Plain-text document sources:
>>>>>
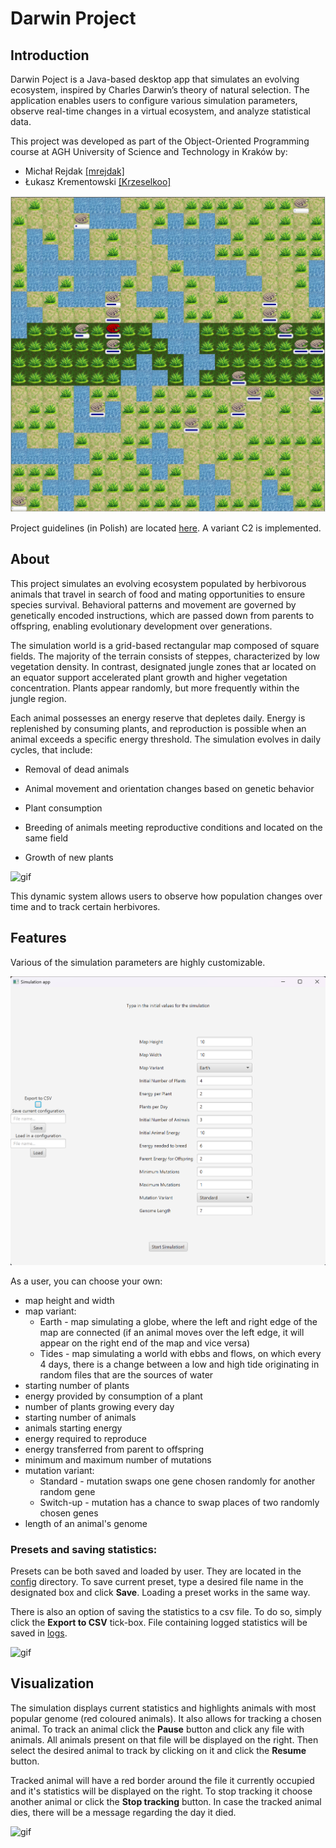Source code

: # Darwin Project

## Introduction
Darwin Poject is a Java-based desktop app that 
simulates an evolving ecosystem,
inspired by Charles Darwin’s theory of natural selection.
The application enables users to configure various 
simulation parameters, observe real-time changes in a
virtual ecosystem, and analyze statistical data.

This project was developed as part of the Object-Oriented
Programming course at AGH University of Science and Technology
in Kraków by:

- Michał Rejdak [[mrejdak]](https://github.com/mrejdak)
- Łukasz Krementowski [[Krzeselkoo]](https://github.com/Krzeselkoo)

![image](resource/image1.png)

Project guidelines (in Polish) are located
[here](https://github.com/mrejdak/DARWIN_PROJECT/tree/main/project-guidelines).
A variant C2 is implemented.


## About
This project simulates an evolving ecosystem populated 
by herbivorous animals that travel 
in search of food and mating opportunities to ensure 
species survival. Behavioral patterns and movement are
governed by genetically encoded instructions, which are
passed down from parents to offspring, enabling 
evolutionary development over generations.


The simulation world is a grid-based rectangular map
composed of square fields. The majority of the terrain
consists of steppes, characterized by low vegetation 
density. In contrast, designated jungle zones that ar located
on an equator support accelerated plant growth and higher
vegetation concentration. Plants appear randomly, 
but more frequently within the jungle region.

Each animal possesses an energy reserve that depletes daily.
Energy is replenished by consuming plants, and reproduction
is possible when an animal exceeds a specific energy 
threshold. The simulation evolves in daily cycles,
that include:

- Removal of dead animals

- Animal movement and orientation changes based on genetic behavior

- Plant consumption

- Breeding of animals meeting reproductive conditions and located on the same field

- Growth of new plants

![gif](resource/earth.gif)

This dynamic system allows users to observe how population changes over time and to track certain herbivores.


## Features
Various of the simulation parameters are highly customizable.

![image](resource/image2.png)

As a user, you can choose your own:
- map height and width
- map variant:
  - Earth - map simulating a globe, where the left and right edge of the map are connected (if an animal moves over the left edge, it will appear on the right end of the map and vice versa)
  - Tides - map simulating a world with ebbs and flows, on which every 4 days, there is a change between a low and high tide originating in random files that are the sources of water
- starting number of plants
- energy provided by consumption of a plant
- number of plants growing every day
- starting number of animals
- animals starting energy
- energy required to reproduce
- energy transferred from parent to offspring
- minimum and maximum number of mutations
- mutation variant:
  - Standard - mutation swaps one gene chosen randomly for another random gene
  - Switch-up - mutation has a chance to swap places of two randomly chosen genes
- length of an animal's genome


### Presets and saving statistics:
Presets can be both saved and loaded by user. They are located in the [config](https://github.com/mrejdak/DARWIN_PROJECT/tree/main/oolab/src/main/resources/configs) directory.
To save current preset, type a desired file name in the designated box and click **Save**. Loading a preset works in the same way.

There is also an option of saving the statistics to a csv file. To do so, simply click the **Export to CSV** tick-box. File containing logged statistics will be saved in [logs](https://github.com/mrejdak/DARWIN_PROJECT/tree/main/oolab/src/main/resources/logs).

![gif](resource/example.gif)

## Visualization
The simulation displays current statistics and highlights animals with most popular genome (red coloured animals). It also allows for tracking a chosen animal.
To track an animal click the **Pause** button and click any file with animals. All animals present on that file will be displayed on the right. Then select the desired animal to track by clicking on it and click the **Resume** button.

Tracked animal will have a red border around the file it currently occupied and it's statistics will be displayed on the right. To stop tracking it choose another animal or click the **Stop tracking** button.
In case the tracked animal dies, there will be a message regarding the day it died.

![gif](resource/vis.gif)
<<<<<
▶ PROBLEM REQUIREMENTS
Output the records above unchanged, minus their pictures.

▶ WRITTEN SOLUTION
Source code

: # Darwin Project

## Introduction
Darwin Poject is a Java-based desktop app that 
simulates an evolving ecosystem,
inspired by Charles Darwin’s theory of natural selection.
The application enables users to configure various 
simulation parameters, observe real-time changes in a
virtual ecosystem, and analyze statistical data.

This project was developed as part of the Object-Oriented
Programming course at AGH University of Science and Technology
in Kraków by:

- Michał Rejdak [[mrejdak]](https://github.com/mrejdak)
- Łukasz Krementowski [[Krzeselkoo]](https://github.com/Krzeselkoo)

![image](resource/image1.png)

Project guidelines (in Polish) are located
[here](https://github.com/mrejdak/DARWIN_PROJECT/tree/main/project-guidelines).
A variant C2 is implemented.


## About
This project simulates an evolving ecosystem populated 
by herbivorous animals that travel 
in search of food and mating opportunities to ensure 
species survival. Behavioral patterns and movement are
governed by genetically encoded instructions, which are
passed down from parents to offspring, enabling 
evolutionary development over generations.


The simulation world is a grid-based rectangular map
composed of square fields. The majority of the terrain
consists of steppes, characterized by low vegetation 
density. In contrast, designated jungle zones that ar located
on an equator support accelerated plant growth and higher
vegetation concentration. Plants appear randomly, 
but more frequently within the jungle region.

Each animal possesses an energy reserve that depletes daily.
Energy is replenished by consuming plants, and reproduction
is possible when an animal exceeds a specific energy 
threshold. The simulation evolves in daily cycles,
that include:

- Removal of dead animals

- Animal movement and orientation changes based on genetic behavior

- Plant consumption

- Breeding of animals meeting reproductive conditions and located on the same field

- Growth of new plants

![gif](resource/earth.gif)

This dynamic system allows users to observe how population changes over time and to track certain herbivores.


## Features
Various of the simulation parameters are highly customizable.

![image](resource/image2.png)

As a user, you can choose your own:
- map height and width
- map variant:
  - Earth - map simulating a globe, where the left and right edge of the map are connected (if an animal moves over the left edge, it will appear on the right end of the map and vice versa)
  - Tides - map simulating a world with ebbs and flows, on which every 4 days, there is a change between a low and high tide originating in random files that are the sources of water
- starting number of plants
- energy provided by consumption of a plant
- number of plants growing every day
- starting number of animals
- animals starting energy
- energy required to reproduce
- energy transferred from parent to offspring
- minimum and maximum number of mutations
- mutation variant:
  - Standard - mutation swaps one gene chosen randomly for another random gene
  - Switch-up - mutation has a chance to swap places of two randomly chosen genes
- length of an animal's genome


### Presets and saving statistics:
Presets can be both saved and loaded by user. They are located in the [config](https://github.com/mrejdak/DARWIN_PROJECT/tree/main/oolab/src/main/resources/configs) directory.
To save current preset, type a desired file name in the designated box and click **Save**. Loading a preset works in the same way.

There is also an option of saving the statistics to a csv file. To do so, simply click the **Export to CSV** tick-box. File containing logged statistics will be saved in [logs](https://github.com/mrejdak/DARWIN_PROJECT/tree/main/oolab/src/main/resources/logs).

![gif](resource/example.gif)

## Visualization
The simulation displays current statistics and highlights animals with most popular genome (red coloured animals). It also allows for tracking a chosen animal.
To track an animal click the **Pause** button and click any file with animals. All animals present on that file will be displayed on the right. Then select the desired animal to track by clicking on it and click the **Resume** button.

Tracked animal will have a red border around the file it currently occupied and it's statistics will be displayed on the right. To stop tracking it choose another animal or click the **Stop tracking** button.
In case the tracked animal dies, there will be a message regarding the day it died.

![gif](resource/vis.gif)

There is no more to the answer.